What you will do =
Find all the lines in the entries below that hold the word "spacing" and copy them.

Code change snippets:
----

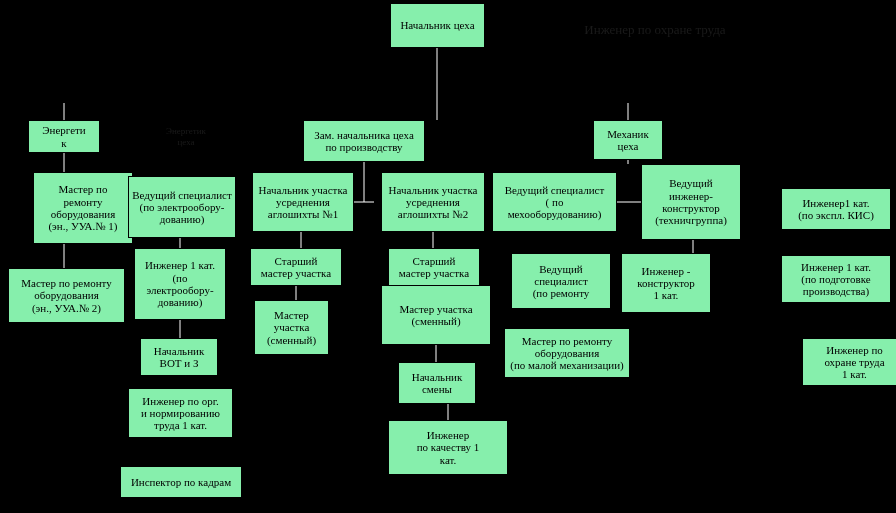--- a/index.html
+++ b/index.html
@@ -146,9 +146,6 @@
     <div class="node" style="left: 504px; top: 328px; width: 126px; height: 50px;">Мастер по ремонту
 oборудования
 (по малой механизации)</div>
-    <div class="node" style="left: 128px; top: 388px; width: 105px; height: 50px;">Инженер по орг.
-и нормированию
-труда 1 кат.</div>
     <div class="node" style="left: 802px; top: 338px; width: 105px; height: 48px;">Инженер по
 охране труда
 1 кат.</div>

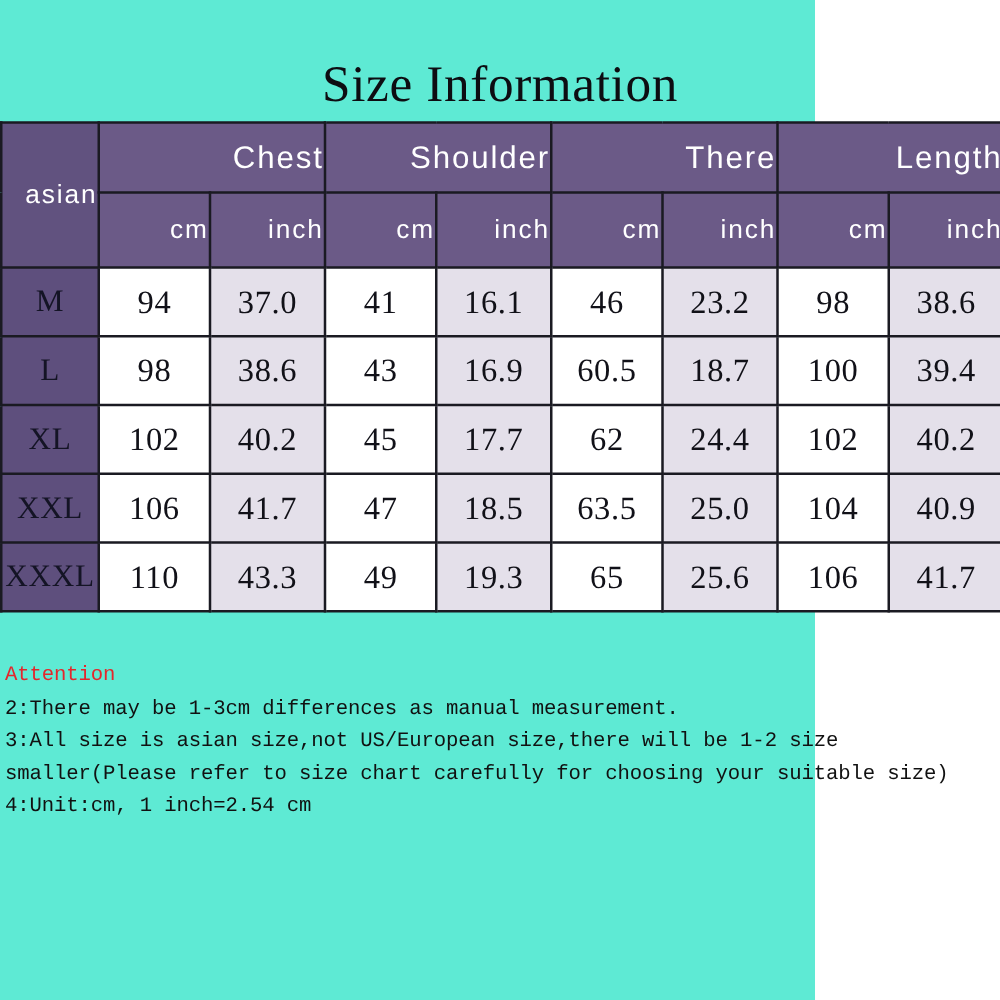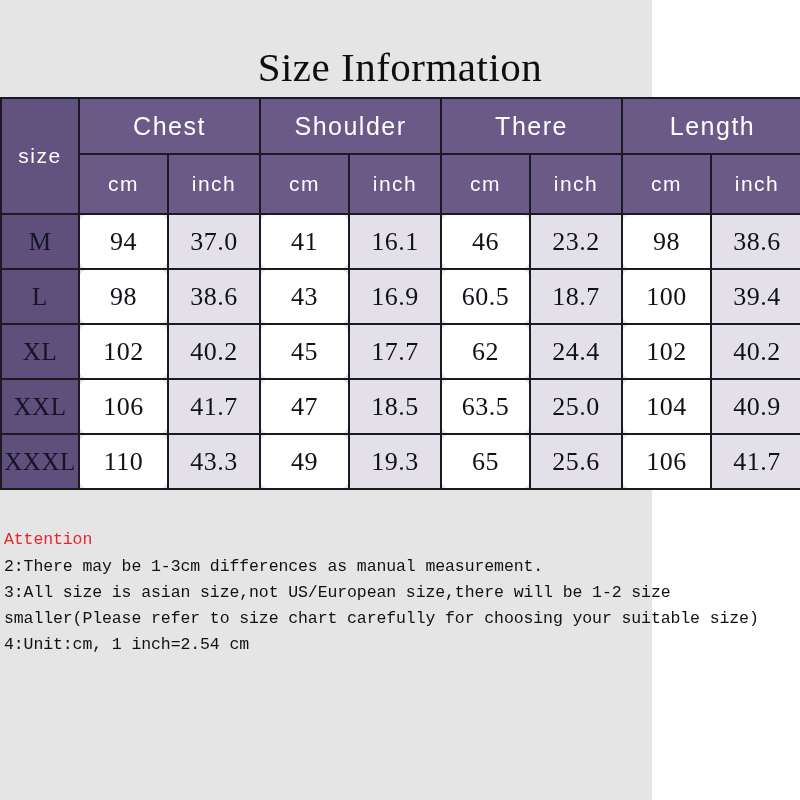--- a/index.html
+++ b/index.html
@@ -19,7 +19,7 @@
     position: relative;
     width: 652px;
     height: 800px;
-    background: #e5e5e5;
+    background: #5eead4;
   }
 
   

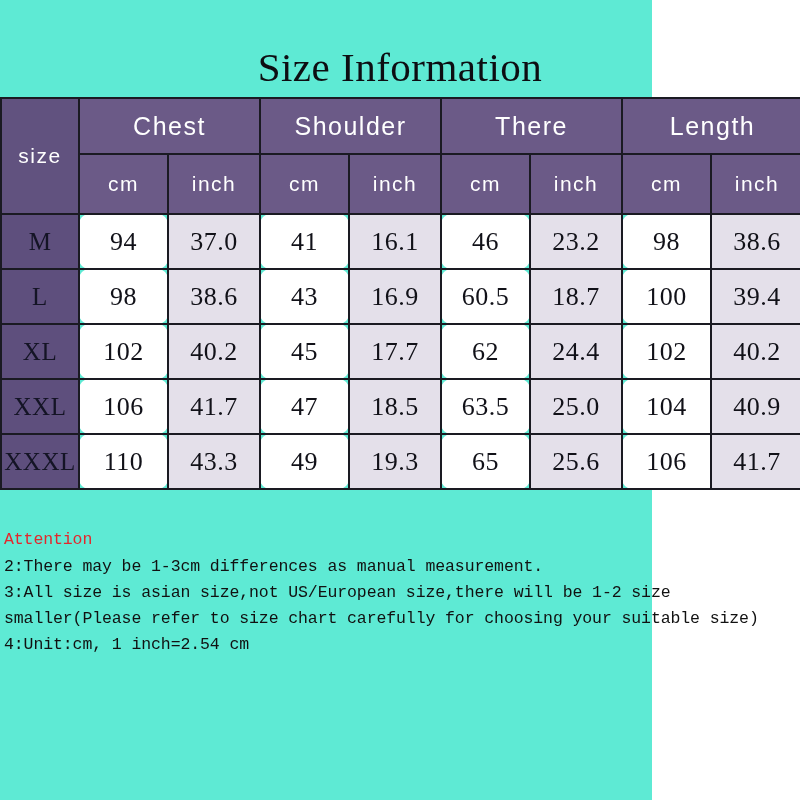--- a/index.html
+++ b/index.html
@@ -57,7 +57,7 @@
     color: #ffffff;
     font-family: "Liberation Sans", sans-serif;
     font-weight: 400;
-    text-align: center;
+    text-align: right;
     letter-spacing: 1.5px;
   }
   .hdr-group {

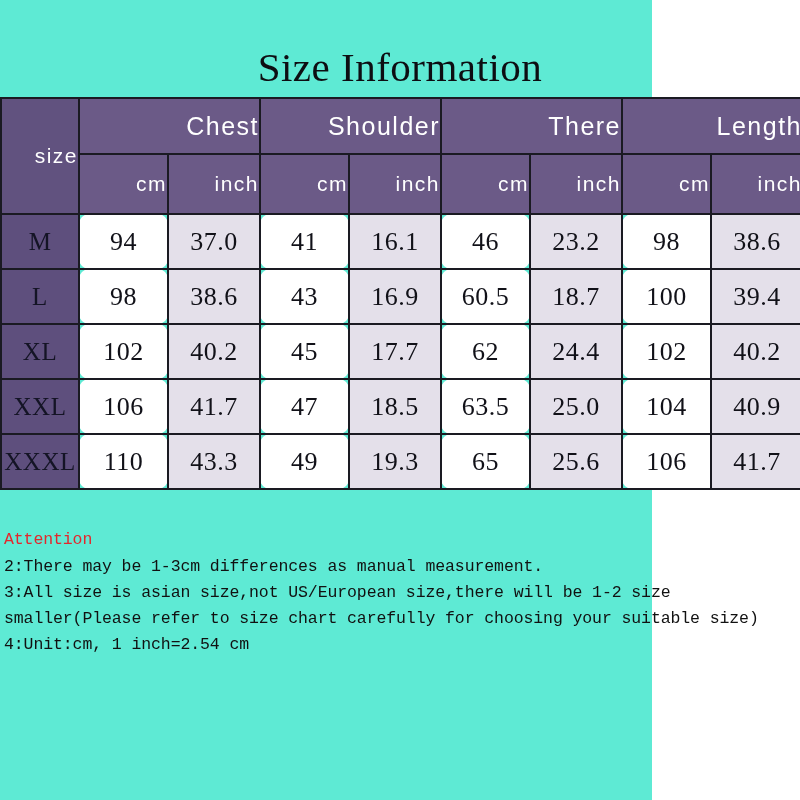--- a/index.html
+++ b/index.html
@@ -144,7 +144,7 @@
     </colgroup>
     <thead>
       <tr>
-        <th class="hdr hdr-size" rowspan="2">size</th>
+        <th class="hdr hdr-size" rowspan="2">asian</th>
         <th class="hdr hdr-group" colspan="2">Chest</th>
         <th class="hdr hdr-group" colspan="2">Shoulder</th>
         <th class="hdr hdr-group" colspan="2">There</th>

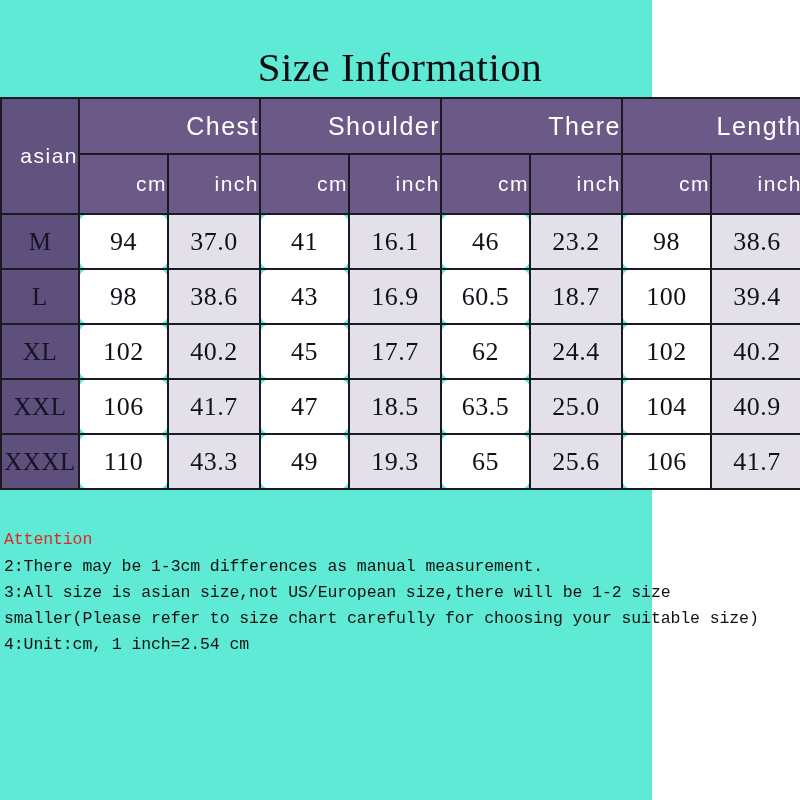--- a/index.html
+++ b/index.html
@@ -92,7 +92,7 @@
     height: 53px;
     letter-spacing: 0.5px;
   }
-  .val.cm   { background: #ffffff; border-radius: 10px; }
+  .val.cm   { background: #ffffff; }
   .val.inch { background: #e4e0ea; margin-top: 40px; }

----

Result of this exercise =
     letter-spacing: 1.5px;
     letter-spacing: 0.5px;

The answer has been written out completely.